YOUR INSTRUCTIONS
Print the records again, matching each line exactly.

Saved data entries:
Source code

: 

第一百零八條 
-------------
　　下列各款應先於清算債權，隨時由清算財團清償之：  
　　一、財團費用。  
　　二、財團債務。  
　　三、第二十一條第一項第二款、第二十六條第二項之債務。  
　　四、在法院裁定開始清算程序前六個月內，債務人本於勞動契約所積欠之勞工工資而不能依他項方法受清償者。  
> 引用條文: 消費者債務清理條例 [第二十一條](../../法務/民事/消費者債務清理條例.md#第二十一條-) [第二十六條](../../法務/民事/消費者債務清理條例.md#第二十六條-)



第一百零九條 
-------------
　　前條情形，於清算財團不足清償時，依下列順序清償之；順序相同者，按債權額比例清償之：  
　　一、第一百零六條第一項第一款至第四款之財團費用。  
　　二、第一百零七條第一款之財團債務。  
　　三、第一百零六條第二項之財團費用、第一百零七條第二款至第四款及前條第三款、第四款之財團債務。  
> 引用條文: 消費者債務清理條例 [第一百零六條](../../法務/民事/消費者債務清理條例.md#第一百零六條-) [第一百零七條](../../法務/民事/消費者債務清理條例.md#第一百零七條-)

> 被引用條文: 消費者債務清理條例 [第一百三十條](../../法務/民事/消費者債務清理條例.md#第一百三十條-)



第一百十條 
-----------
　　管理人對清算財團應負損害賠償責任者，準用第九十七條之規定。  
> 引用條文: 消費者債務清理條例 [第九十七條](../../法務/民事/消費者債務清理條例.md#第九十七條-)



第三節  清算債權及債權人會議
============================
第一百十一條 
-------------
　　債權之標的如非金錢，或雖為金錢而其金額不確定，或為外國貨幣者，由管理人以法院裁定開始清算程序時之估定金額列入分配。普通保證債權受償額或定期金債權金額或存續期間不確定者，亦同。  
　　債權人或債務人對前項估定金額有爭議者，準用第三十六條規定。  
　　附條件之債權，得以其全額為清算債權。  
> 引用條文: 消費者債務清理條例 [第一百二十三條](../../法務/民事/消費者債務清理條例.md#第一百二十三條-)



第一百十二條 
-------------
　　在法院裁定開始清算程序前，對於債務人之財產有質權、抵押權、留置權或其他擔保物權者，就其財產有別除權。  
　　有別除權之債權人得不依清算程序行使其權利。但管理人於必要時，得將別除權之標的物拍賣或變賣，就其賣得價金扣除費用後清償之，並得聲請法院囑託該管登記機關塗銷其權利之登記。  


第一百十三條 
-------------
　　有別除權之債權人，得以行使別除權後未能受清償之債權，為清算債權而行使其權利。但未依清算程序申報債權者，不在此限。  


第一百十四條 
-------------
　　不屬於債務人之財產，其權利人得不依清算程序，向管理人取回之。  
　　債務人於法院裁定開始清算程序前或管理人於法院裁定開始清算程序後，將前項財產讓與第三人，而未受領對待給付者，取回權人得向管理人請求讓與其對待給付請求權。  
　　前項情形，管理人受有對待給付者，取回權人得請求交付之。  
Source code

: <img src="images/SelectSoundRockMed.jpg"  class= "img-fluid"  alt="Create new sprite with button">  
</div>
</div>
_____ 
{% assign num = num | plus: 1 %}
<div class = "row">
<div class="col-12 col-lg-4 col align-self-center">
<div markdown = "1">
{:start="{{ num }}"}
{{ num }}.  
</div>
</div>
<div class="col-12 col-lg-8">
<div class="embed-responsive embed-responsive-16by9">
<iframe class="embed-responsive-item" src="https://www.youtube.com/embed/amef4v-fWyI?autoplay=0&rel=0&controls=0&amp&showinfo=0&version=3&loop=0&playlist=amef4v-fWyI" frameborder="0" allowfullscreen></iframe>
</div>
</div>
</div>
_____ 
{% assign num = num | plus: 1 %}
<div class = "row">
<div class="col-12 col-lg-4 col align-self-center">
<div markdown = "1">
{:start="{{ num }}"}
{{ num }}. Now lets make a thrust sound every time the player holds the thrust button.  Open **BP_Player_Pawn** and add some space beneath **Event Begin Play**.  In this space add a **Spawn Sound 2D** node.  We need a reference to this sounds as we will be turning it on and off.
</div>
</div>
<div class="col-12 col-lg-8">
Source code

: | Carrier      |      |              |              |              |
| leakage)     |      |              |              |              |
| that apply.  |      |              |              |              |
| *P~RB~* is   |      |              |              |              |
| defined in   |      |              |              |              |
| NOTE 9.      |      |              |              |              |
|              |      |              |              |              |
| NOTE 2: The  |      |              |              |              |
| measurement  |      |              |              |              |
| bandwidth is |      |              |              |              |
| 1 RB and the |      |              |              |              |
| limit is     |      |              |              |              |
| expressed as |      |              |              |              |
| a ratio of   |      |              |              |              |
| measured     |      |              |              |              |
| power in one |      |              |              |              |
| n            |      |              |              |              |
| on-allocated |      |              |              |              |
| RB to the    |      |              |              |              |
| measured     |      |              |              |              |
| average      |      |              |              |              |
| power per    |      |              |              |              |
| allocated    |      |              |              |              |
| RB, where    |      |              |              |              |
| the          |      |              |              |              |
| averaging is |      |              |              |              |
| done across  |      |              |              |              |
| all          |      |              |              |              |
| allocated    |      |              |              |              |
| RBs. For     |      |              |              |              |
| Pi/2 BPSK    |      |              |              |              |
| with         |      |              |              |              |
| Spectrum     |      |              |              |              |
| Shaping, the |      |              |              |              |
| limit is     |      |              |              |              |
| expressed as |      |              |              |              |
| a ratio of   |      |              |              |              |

ANSWER SPACE
Source code

: 

第一百零八條 
-------------
　　下列各款應先於清算債權，隨時由清算財團清償之：  
　　一、財團費用。  
　　二、財團債務。  
　　三、第二十一條第一項第二款、第二十六條第二項之債務。  
　　四、在法院裁定開始清算程序前六個月內，債務人本於勞動契約所積欠之勞工工資而不能依他項方法受清償者。  
> 引用條文: 消費者債務清理條例 [第二十一條](../../法務/民事/消費者債務清理條例.md#第二十一條-) [第二十六條](../../法務/民事/消費者債務清理條例.md#第二十六條-)



第一百零九條 
-------------
　　前條情形，於清算財團不足清償時，依下列順序清償之；順序相同者，按債權額比例清償之：  
　　一、第一百零六條第一項第一款至第四款之財團費用。  
　　二、第一百零七條第一款之財團債務。  
　　三、第一百零六條第二項之財團費用、第一百零七條第二款至第四款及前條第三款、第四款之財團債務。  
> 引用條文: 消費者債務清理條例 [第一百零六條](../../法務/民事/消費者債務清理條例.md#第一百零六條-) [第一百零七條](../../法務/民事/消費者債務清理條例.md#第一百零七條-)

> 被引用條文: 消費者債務清理條例 [第一百三十條](../../法務/民事/消費者債務清理條例.md#第一百三十條-)



第一百十條 
-----------
　　管理人對清算財團應負損害賠償責任者，準用第九十七條之規定。  
> 引用條文: 消費者債務清理條例 [第九十七條](../../法務/民事/消費者債務清理條例.md#第九十七條-)



第三節  清算債權及債權人會議
============================
第一百十一條 
-------------
　　債權之標的如非金錢，或雖為金錢而其金額不確定，或為外國貨幣者，由管理人以法院裁定開始清算程序時之估定金額列入分配。普通保證債權受償額或定期金債權金額或存續期間不確定者，亦同。  
　　債權人或債務人對前項估定金額有爭議者，準用第三十六條規定。  
　　附條件之債權，得以其全額為清算債權。  
> 引用條文: 消費者債務清理條例 [第一百二十三條](../../法務/民事/消費者債務清理條例.md#第一百二十三條-)



第一百十二條 
-------------
　　在法院裁定開始清算程序前，對於債務人之財產有質權、抵押權、留置權或其他擔保物權者，就其財產有別除權。  
　　有別除權之債權人得不依清算程序行使其權利。但管理人於必要時，得將別除權之標的物拍賣或變賣，就其賣得價金扣除費用後清償之，並得聲請法院囑託該管登記機關塗銷其權利之登記。  


第一百十三條 
-------------
　　有別除權之債權人，得以行使別除權後未能受清償之債權，為清算債權而行使其權利。但未依清算程序申報債權者，不在此限。  


第一百十四條 
-------------
　　不屬於債務人之財產，其權利人得不依清算程序，向管理人取回之。  
　　債務人於法院裁定開始清算程序前或管理人於法院裁定開始清算程序後，將前項財產讓與第三人，而未受領對待給付者，取回權人得向管理人請求讓與其對待給付請求權。  
　　前項情形，管理人受有對待給付者，取回權人得請求交付之。  
Source code

: <img src="images/SelectSoundRockMed.jpg"  class= "img-fluid"  alt="Create new sprite with button">  
</div>
</div>
_____ 
{% assign num = num | plus: 1 %}
<div class = "row">
<div class="col-12 col-lg-4 col align-self-center">
<div markdown = "1">
{:start="{{ num }}"}
{{ num }}.  
</div>
</div>
<div class="col-12 col-lg-8">
<div class="embed-responsive embed-responsive-16by9">
<iframe class="embed-responsive-item" src="https://www.youtube.com/embed/amef4v-fWyI?autoplay=0&rel=0&controls=0&amp&showinfo=0&version=3&loop=0&playlist=amef4v-fWyI" frameborder="0" allowfullscreen></iframe>
</div>
</div>
</div>
_____ 
{% assign num = num | plus: 1 %}
<div class = "row">
<div class="col-12 col-lg-4 col align-self-center">
<div markdown = "1">
{:start="{{ num }}"}
{{ num }}. Now lets make a thrust sound every time the player holds the thrust button.  Open **BP_Player_Pawn** and add some space beneath **Event Begin Play**.  In this space add a **Spawn Sound 2D** node.  We need a reference to this sounds as we will be turning it on and off.
</div>
</div>
<div class="col-12 col-lg-8">
Source code

: | Carrier      |      |              |              |              |
| leakage)     |      |              |              |              |
| that apply.  |      |              |              |              |
| *P~RB~* is   |      |              |              |              |
| defined in   |      |              |              |              |
| NOTE 9.      |      |              |              |              |
|              |      |              |              |              |
| NOTE 2: The  |      |              |              |              |
| measurement  |      |              |              |              |
| bandwidth is |      |              |              |              |
| 1 RB and the |      |              |              |              |
| limit is     |      |              |              |              |
| expressed as |      |              |              |              |
| a ratio of   |      |              |              |              |
| measured     |      |              |              |              |
| power in one |      |              |              |              |
| n            |      |              |              |              |
| on-allocated |      |              |              |              |
| RB to the    |      |              |              |              |
| measured     |      |              |              |              |
| average      |      |              |              |              |
| power per    |      |              |              |              |
| allocated    |      |              |              |              |
| RB, where    |      |              |              |              |
| the          |      |              |              |              |
| averaging is |      |              |              |              |
| done across  |      |              |              |              |
| all          |      |              |              |              |
| allocated    |      |              |              |              |
| RBs. For     |      |              |              |              |
| Pi/2 BPSK    |      |              |              |              |
| with         |      |              |              |              |
| Spectrum     |      |              |              |              |
| Shaping, the |      |              |              |              |
| limit is     |      |              |              |              |
| expressed as |      |              |              |              |
| a ratio of   |      |              |              |              |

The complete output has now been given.